### Task instructions
1. In the reflecting bear assignment, along which axis does the mirror lie in Bear's coordinates?
2. Retype the passage of the reflecting bear assignment from "Panda Bear is" up to and including "arbitrarily angled mirror.".

### Selected extract
== Segment start ==
Reflecting Bear
Reflecting Bear
Background
This is a lab I did from Coursera’s Imperial College of London’s Linear Algebra class using NumPy Python. Most of the content is written by them, only with corrections inputted by myself.
Panda Bear is confused. He is trying to work out how things should look when reflected in a mirror, but is getting the wrong results. In Bear’s coordinates, the mirror lies along the first axis. But, as is the way with bears, his coordinate system is not orthonormal: so what he thinks is the direction perpendicular to the mirror isn’t actually the direction the mirror reflects in. Help Bear write a code that will do his matrix calculations properly!
Instructions
In this assignment you will write a Python function that will produce a transformation matrix for reflecting vectors in an arbitrarily angled mirror.
Building on the last assingment, where you wrote a code to construct an orthonormal basis that spans a set of input vectors, here you will take a matrix which takes simple form in that basis, and transform it into our starting basis. Recall the from the last video,
“The matrix 𝑇 is equal to the matrix 𝑇𝐸 transformed by the matrix 𝐸 and its inverse.”
T = E * T(E) * E^(-1)
== Segment end ==
### Data
== Segment start ==
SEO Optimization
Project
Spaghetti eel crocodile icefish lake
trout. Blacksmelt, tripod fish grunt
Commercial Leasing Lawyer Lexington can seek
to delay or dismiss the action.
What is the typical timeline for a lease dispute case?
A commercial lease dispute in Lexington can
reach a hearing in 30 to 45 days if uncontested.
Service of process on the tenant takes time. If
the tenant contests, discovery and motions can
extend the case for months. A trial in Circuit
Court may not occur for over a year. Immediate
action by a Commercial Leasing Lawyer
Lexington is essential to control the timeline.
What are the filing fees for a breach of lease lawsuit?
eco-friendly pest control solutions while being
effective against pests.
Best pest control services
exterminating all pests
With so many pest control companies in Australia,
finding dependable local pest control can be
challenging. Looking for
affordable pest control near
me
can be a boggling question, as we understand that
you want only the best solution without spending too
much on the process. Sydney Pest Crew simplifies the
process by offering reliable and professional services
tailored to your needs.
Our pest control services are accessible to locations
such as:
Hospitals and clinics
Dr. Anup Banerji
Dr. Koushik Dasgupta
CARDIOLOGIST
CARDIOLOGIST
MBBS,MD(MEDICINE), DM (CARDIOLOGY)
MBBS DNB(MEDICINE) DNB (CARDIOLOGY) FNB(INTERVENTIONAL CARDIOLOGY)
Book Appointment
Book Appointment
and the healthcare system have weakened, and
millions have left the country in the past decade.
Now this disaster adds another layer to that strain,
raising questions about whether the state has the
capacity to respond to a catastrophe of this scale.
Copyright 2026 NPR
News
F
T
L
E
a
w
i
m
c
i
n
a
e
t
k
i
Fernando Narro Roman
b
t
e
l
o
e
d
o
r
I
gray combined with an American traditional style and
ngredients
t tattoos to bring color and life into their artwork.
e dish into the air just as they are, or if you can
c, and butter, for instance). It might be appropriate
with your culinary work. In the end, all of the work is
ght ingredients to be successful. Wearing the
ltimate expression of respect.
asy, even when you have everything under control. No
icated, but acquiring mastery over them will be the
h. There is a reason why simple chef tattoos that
== Segment end ==
== Segment start ==
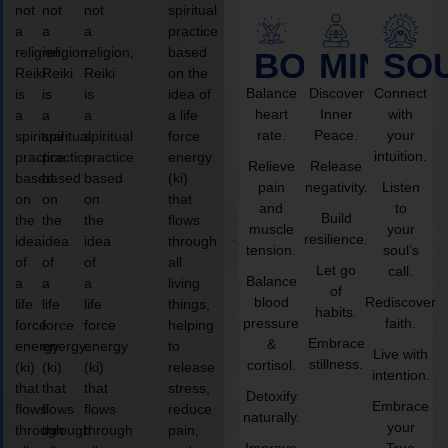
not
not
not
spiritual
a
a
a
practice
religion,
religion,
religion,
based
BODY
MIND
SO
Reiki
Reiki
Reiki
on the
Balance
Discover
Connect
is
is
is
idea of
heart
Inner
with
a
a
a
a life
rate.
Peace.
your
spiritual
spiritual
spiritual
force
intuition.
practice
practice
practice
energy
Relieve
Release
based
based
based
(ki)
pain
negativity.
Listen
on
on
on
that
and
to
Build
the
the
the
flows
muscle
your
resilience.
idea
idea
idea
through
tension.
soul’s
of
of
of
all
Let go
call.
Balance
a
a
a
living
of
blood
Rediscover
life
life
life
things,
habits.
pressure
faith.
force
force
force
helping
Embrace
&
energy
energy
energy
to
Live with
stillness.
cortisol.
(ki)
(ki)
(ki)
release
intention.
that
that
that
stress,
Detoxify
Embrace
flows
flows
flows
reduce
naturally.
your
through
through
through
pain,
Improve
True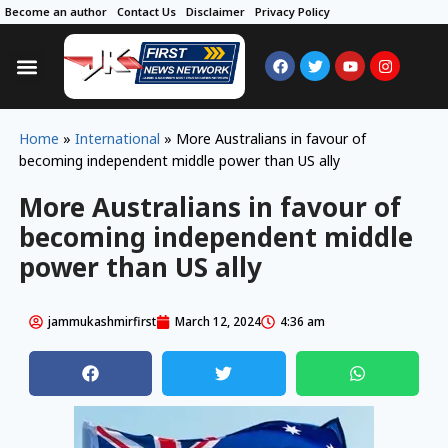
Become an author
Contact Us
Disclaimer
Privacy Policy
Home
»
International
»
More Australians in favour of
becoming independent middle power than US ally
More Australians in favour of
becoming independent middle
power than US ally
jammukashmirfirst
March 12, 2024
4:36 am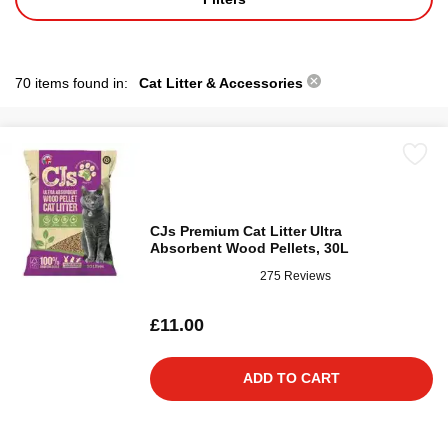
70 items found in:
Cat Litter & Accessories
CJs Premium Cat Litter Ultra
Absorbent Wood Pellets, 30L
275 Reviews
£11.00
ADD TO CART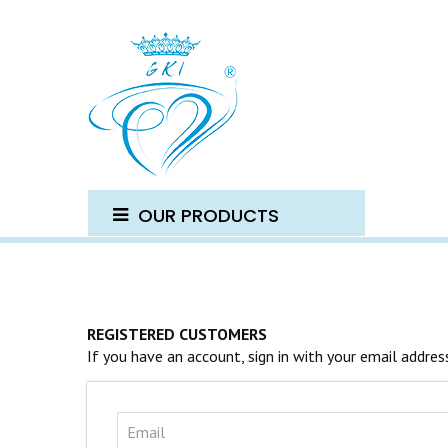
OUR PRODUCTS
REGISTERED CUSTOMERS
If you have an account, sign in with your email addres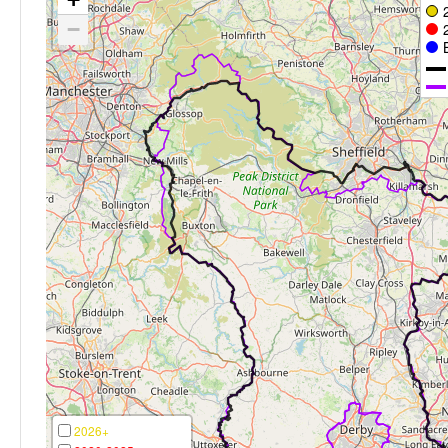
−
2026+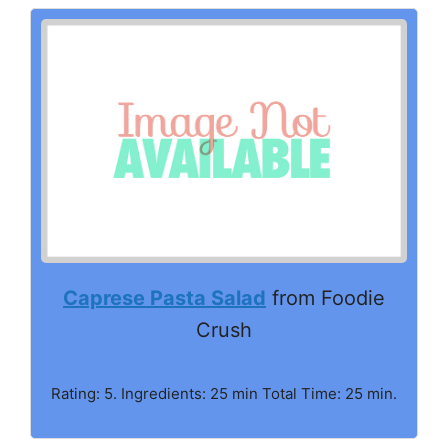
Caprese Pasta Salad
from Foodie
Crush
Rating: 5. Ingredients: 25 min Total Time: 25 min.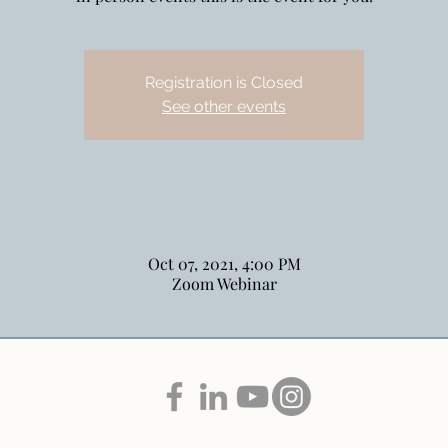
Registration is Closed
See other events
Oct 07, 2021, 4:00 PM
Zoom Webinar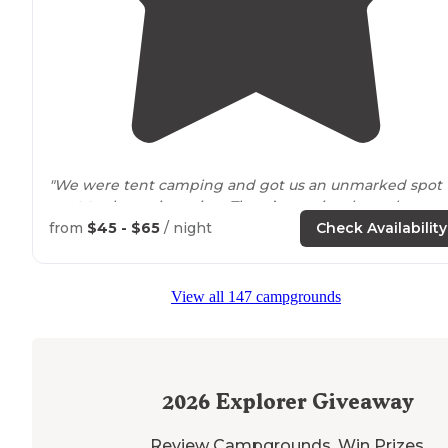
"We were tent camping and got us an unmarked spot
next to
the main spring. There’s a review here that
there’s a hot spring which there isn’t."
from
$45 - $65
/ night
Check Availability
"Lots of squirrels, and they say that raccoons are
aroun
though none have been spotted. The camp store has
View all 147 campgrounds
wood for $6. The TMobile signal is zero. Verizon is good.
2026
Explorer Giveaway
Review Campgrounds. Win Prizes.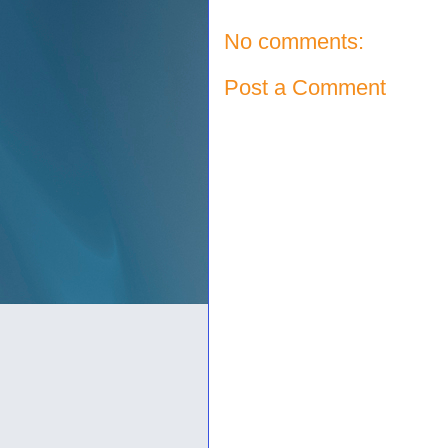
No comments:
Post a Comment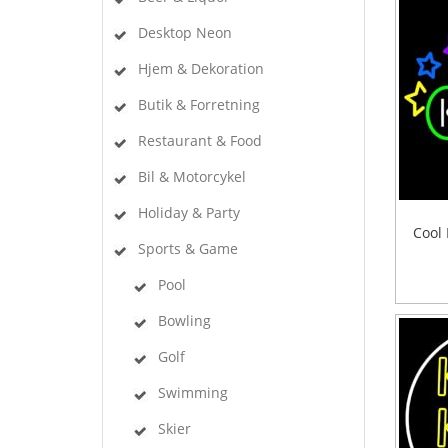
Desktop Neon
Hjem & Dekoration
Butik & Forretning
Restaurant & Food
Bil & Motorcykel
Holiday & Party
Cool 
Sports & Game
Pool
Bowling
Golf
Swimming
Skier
== Segment end ==
### Responses to the exercise
1. The first axis.

2.
Panda Bear is confused. He is trying to work out how things should look when reflected in a mirror, but is getting the wrong results. In Bear’s coordinates, the mirror lies along the first axis. But, as is the way with bears, his coordinate system is not orthonormal: so what he thinks is the direction perpendicular to the mirror isn’t actually the direction the mirror reflects in. Help Bear write a code that will do his matrix calculations properly!
Instructions
In this assignment you will write a Python function that will produce a transformation matrix for reflecting vectors in an arbitrarily angled mirror.